Saturday, February 4, 2012

Komen Breast Cancer Foundation: PR Malpractice and the Never Apologize Rule in the Political Sphere

This week has shown us a rather amusing little drama.  First, we hear the the Komen breast cancer foundation has decided to stop funding Planned Parenthood.  Then there was a massive outcry from those who view abortion as the Great Sacrament of their misbegotten religion.  Then for a few days, donations to the Komen foundation surge.  Finally, the Komen foundation apologizes and reverts to their original policy---i.e. decides to continue funding Planned Parenthood.

Frankly I couldn't make a worse PR decision if I tried, and I'm a believer in strategically inflaming particular adversaries whenever possible (Per Sun Tzu, if your opponent is choleric, inflame him---this is of course because if you can cause him to lose full control over his emotions, you will find him easier to defeat).  First, you piss off those who view abortion as a sacrament, like, say, the famous reporter woman who said she'd have been happy to emulate Monica for Bill Clinton for 'keeping abortion legal'.  This group is so damned touchy that a private charitable foundation simply deciding not to give them money anymore sets them off, predictably.  Anyone who doubts what I say about the neurotypical mind being ungrateful as hell can look here for Exhibit A.  If you give me money or useful help on a regular basis out of the goodness of your heart, with no strings attached, and then one year you tell me you'll no longer be able to do this for me anymore, my gut response bears no resemblance to Planned Parenthood's.  It's more akin to---Thank you very much for your many years of support.  I hope that maybe you'll find it beneficial to support us again at some future date.  Gratitude for the favors granted, and no hard feelings or feeling of entitlement to future favor.  But then I'm way the hell out of the neurotypical range.  Classier outfits than Planned Parenthood, even if they didn't feel the way I would at the gut level, would at least attempt to emulate my response.  This is one of the areas where Christianity has had a profoundly beneficial impact on the culture---in getting people to at least FAKE gratitude and act as if they were grateful when they receive unmerited favor.

Then, to compound their predicament, they decide to change their mind and apologize.  Yes, companies can often help themselves by apologizing.  For instance, my wife got a loaf of bread from a grocery store some weeks back that was stale when opened well before the sell by date.  When she called the bread company, they were profoundly apologetic and sent several loaves of bread worth of manufacturer's coupons (effectively like a small gift card).  The apology was accepted and we did not prejudice any future transactions with this particular manufacturer.  But politics in the US doesn't work that way---hasn't at least since the 60s.  When you apologize in such a venue it is simply used to beat you with further.  Amusingly, I suspect that the Komen foundation would've been better served if it said something like this:

Burn in Hell you damnable baby-killers.  We're sorry we ever funded you and if we could retroactively take it out of your miserable hides, we'd do so.  You'll never see a plugged nickle from us ever again.

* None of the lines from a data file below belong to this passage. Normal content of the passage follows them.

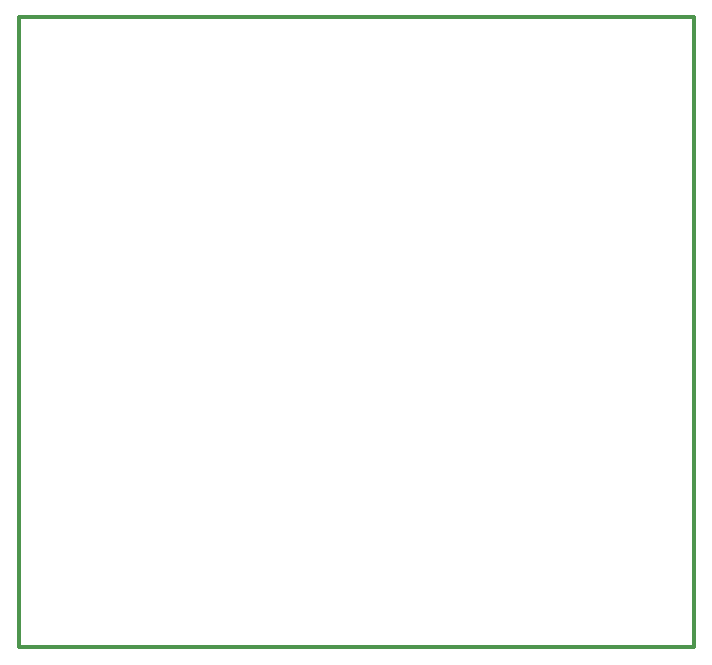
<source format=gbo>
G75*
%MOIN*%
%OFA0B0*%
%FSLAX24Y24*%
%IPPOS*%
%LPD*%
%AMOC8*
5,1,8,0,0,1.08239X$1,22.5*
%
%ADD10C,0.0120*%
D10*
X006252Y000160D02*
X006252Y021156D01*
X028747Y021156D01*
X028747Y000160D01*
X006252Y000160D01*
M02*

</source>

Had they said that they'd at least have had the pro-life community behind them---that group which was likely responsible for the surge of donations in the meantime.  Here's the thing, they are now seriously on the radar of pro-lifers.  Before I knew they did business with Planned Parenthood and had no truck with them, but I'm an outlier and I know it.  Now the fact that they support Planned Parenthood is in the public eye and record.  What's more, an awful lot of pro-choicers are going to remain pissed off at them.  So their chosen course of action results in pretty much everyone hating them on both sides of the issue.  Had they followed the first rule of political PR---never ever apologize---they'd have at least kept the pro-lifers...in fact if they'd been as vulgar as my facetiously proposed PR message, they'd have become a celebrated cause in those circles and gotten a big bounce out of it, in much the way Gingrich got a huge bounce for telling off the media moderator who asked about his position on informal polygamy.

4 comments:

Anonymous said...

Yes, this was a head-shakingly stupid move on their parts. If the pro-life movement is wise, they'll tout it as an example of the generally lousy character of the pro-choice movement.

Jehu said...

Proph,
The pro-lifer movement is generally not wise. Their biggest problem is that they value being 'nice' over being effective. That they couldn't win a decisive victory with President and both houses of Congress being Republican speaks to their ineffectiveness as a movement. All it would've taken was a bill to remove abortion from the jurisdiction of the Supreme court and the inferior federal courts.

CorkyAgain said...

"Now the fact that they support Planned Parenthood is in the public eye and record."

Which takes away the pro-life argument that the donators wanted their money spent on breast cancer research, and that Komen wasn't behaving as a proper fiduciary agent when they passed it along to Planned Parenthood.

Alrenous said...

"Anyone who doubts what I say about the neurotypical mind being ungrateful as hell can look here for Exhibit A."

Interesting, it's physics. Give people stuff and they like you. Stop giving you stuff and they go back down again.

I think this is still mainly a status thing. The gifts indicate high status. Of course they're actually irrelevant to status, but once convinced of higher status, the NT gets upset if they lack their perceived-status-due.